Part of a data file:
## BEGIN

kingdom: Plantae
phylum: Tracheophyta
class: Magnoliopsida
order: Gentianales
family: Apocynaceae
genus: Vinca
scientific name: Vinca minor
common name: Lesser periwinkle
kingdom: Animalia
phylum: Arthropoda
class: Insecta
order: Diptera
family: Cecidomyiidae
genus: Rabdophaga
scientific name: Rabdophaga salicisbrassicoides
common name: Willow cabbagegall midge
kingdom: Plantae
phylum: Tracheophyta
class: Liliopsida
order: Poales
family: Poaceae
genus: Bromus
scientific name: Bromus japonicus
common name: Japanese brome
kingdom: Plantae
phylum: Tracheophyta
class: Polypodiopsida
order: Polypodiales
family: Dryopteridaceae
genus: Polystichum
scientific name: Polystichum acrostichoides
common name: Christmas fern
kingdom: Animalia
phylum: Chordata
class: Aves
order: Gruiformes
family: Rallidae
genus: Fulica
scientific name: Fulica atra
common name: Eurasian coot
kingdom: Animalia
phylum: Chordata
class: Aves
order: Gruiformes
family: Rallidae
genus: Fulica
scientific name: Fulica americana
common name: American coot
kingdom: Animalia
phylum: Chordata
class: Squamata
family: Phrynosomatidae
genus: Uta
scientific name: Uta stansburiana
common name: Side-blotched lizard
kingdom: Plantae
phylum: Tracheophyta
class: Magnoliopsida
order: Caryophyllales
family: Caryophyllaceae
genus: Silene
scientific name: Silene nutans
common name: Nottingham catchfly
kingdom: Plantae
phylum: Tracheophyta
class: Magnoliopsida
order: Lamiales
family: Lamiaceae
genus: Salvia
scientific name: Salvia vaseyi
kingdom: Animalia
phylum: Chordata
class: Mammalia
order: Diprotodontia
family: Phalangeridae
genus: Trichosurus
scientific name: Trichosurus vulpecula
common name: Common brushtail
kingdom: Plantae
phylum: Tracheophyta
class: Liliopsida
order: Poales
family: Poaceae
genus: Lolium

## END

Please count the lines of the data above that contain the string "order" and give only the number.

10